31 ans après sa disparition, les Ivoiriens doivent savoir distinguer les vrais disciples d’Houphouët-Boigny et ceux qui sont dans les incantations et autoproclamations politiques
Après ce que l’on pourrait qualifier de sacrilège de Laurent Gbagbo, c’est Tidjane Thiam qui vient, des années après, raconter des choses pas du tout catholiques sur Houphouët-Boigny, le « cerveau politique de premier ordre », selon les mots du Général De Gaulle. De son vivant, toute la Côte d’Ivoire savait que le Père de la Nation n’a jamais touché à l’alcool. Mais son petit neveu Tidjane Thiam est venu raconter ici qu’il buvait du bandji dans chaque village sur la route Abidjan-Yamoussoukro. Quelle abomination ! Peut-on encore s’écrier. Il est vrai que pour son œuvre et pour les services qu’il a rendus à la Côte d’Ivoire, à l’Afrique et au monde, Houphouët-Boigny n’appartient plus seulement à la Côte d’Ivoire, encore moins à sa famille biologique. Aujourd’hui, tout le monde peut donc se réclamer de lui, de sa vision et de sa philosophie politique. Mais cela doit s’inscrire dans une logique et dans une cohérence. Ce n’est pas parce qu’on cherche à se faire élire qu’on va s’autoproclamer houphouëtiste. Ce n’est pas non plus parce qu’on appartient à sa famille biologique ou que l’on milite dans le parti qu’il a créé qu’on devient de facto houphouëtiste. Pour le paraphraser, l’on pourrait dire que l’Houphouëtisme, ce n’est pas un vain mot, mais un comportement. Houphouët-Boigny, c’était le rassemblement, le vivre-ensemble, l’unité, la paix et le développement.

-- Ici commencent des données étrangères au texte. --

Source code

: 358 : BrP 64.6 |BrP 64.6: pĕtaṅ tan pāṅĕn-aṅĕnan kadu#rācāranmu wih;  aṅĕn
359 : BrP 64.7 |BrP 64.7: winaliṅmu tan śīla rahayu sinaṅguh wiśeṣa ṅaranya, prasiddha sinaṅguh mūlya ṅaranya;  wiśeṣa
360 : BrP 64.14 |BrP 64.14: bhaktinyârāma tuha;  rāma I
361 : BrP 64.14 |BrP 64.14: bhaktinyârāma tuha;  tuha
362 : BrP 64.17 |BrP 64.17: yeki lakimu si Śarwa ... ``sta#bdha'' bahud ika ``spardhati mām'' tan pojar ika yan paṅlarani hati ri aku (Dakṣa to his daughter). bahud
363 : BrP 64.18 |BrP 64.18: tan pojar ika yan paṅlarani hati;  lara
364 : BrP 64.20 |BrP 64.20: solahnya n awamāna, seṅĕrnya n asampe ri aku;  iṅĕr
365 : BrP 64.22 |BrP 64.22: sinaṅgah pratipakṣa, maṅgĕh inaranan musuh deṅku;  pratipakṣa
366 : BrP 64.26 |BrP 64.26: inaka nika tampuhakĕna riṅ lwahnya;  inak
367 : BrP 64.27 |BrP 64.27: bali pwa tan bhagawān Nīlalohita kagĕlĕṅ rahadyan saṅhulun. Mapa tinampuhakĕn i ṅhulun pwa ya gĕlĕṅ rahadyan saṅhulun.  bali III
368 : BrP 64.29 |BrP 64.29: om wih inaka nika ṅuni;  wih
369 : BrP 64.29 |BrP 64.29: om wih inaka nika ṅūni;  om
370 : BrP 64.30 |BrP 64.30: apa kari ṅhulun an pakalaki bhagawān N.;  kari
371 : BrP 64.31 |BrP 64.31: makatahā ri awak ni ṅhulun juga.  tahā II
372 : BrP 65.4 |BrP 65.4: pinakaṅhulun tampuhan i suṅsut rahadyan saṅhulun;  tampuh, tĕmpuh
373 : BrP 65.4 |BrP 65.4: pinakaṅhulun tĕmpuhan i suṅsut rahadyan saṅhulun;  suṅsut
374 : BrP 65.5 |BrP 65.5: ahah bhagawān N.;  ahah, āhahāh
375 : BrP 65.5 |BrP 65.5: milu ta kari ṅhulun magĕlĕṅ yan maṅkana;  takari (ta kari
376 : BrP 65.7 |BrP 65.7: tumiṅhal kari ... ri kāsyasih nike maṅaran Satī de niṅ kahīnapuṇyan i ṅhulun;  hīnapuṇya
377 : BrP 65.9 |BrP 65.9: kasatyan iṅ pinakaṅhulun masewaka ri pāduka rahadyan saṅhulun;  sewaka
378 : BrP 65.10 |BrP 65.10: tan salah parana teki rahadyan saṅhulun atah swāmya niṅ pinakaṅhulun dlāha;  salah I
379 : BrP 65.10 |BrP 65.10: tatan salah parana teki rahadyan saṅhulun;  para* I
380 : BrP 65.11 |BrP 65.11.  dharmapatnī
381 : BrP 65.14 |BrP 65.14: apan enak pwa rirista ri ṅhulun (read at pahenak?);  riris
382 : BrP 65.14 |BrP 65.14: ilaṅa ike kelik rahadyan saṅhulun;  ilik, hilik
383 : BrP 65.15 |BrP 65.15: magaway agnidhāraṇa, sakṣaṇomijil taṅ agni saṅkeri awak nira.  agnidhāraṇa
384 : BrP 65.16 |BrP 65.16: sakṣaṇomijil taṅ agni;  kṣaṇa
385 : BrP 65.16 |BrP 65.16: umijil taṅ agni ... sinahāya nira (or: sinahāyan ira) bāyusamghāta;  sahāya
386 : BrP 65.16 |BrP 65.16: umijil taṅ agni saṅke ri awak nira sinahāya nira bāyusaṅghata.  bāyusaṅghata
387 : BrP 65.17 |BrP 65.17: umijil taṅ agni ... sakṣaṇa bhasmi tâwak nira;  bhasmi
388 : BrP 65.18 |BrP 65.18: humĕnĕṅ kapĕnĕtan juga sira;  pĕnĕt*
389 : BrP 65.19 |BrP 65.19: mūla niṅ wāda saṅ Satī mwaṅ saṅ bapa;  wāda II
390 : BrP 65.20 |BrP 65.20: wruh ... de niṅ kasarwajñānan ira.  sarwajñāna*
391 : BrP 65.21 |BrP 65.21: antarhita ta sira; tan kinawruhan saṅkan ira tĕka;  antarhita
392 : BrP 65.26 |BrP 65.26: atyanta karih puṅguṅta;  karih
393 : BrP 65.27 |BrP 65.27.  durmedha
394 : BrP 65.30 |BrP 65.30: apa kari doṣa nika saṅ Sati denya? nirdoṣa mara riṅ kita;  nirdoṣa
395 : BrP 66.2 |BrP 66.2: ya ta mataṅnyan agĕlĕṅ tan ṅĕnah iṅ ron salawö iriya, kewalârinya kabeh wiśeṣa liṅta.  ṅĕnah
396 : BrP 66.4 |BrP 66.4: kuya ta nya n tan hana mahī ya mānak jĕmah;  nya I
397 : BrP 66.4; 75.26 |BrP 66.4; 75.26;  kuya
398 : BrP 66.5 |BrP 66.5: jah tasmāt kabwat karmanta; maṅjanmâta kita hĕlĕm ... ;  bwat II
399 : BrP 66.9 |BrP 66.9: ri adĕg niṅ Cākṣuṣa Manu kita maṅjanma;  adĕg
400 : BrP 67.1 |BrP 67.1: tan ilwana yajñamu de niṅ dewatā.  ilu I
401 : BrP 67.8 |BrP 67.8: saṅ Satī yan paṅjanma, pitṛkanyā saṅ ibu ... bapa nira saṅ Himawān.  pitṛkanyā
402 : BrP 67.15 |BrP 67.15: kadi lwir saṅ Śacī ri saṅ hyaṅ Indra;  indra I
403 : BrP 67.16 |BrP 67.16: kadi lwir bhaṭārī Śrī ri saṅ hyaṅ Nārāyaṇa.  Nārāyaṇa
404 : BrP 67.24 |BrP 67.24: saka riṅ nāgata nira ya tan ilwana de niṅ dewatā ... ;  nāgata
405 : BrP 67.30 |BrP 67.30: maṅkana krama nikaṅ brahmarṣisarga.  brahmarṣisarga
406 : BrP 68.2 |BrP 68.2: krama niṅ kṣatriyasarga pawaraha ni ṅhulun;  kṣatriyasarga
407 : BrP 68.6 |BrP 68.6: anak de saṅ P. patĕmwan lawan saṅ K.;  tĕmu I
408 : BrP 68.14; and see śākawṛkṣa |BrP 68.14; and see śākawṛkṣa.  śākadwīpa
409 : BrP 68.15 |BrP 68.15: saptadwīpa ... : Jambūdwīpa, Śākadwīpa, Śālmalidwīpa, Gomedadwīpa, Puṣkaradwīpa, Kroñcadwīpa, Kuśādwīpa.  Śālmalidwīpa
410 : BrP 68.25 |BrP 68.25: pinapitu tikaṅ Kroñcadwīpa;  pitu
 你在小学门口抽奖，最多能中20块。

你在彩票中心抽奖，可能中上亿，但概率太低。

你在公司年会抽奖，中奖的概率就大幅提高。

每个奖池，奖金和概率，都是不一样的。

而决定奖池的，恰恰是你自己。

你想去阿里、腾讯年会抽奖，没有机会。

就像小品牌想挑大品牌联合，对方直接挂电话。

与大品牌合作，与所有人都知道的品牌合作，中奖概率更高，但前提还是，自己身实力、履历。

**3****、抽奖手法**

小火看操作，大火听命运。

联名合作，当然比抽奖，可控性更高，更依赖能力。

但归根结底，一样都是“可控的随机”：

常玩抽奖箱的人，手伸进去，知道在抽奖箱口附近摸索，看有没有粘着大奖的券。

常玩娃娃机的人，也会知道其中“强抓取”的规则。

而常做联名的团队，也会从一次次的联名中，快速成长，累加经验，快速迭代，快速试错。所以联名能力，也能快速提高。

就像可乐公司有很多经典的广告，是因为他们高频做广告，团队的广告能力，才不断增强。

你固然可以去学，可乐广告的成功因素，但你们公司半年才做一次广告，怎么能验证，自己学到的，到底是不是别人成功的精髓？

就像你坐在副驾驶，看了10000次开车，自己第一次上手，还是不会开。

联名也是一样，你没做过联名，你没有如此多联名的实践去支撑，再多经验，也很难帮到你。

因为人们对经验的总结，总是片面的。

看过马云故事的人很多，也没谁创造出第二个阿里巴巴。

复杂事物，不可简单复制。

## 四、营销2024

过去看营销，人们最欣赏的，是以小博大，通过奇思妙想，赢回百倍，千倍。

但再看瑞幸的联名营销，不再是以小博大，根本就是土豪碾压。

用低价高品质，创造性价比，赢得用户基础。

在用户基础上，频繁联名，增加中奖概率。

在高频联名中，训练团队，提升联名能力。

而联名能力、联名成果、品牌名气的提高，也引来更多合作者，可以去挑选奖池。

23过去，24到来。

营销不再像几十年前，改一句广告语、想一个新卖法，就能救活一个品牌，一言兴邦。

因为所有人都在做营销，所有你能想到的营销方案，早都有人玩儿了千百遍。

Aujourd’hui où l’on commémore le 31e anniversaire de sa disparition, il se trouve des politiciens qui baignent dans les incantations de l’Houphouëtisme, alors que dans leurs comportements et dans leurs actes de tous les jours, ils surfent sur les clivages ethniques, les divisions et ne raisonnent que par la tribu. Houphouët, c’était la Côte d’Ivoire rassemblée. Sur cette base, l’on peut dire que le seul homme qui marche dans les pas du Père de la Nation, c’est bien le président de la République Alassane Ouattara. Pour Houphouët, la paix était la seconde religion en Côte d’Ivoire. Au nom de cette même paix, Alassane Ouattara a pardonné et gracié tous ses adversaires politiques qui étaient impliqués dans des projets de déstabilisation de son régime. Il a embarqué son pays dans un second miracle et la Côte d’Ivoire est redevenue une destination incontournable en Afrique et dans le monde. Contrairement à ceux qui s’arc-boutent contre l’autochtonie et la tribu, pour Alassane Ouattara, tout comme pour Félix Houphouët-Boigny, notre diversité est une richesse et non une source de divisions et de clivages. Dans la Bible, le Christ a dit qu’après lui, des faux prophètes viendront se réclamer de lui. Mais il a invité les générations futures à faire le discernement entre l’ivraie et le vrai. 31 ans après sa disparition, les Ivoiriens doivent donc savoir distinguer les vrais disciples d’Houphouët-Boigny et ceux qui sont dans les incantations et autoproclamations politiques.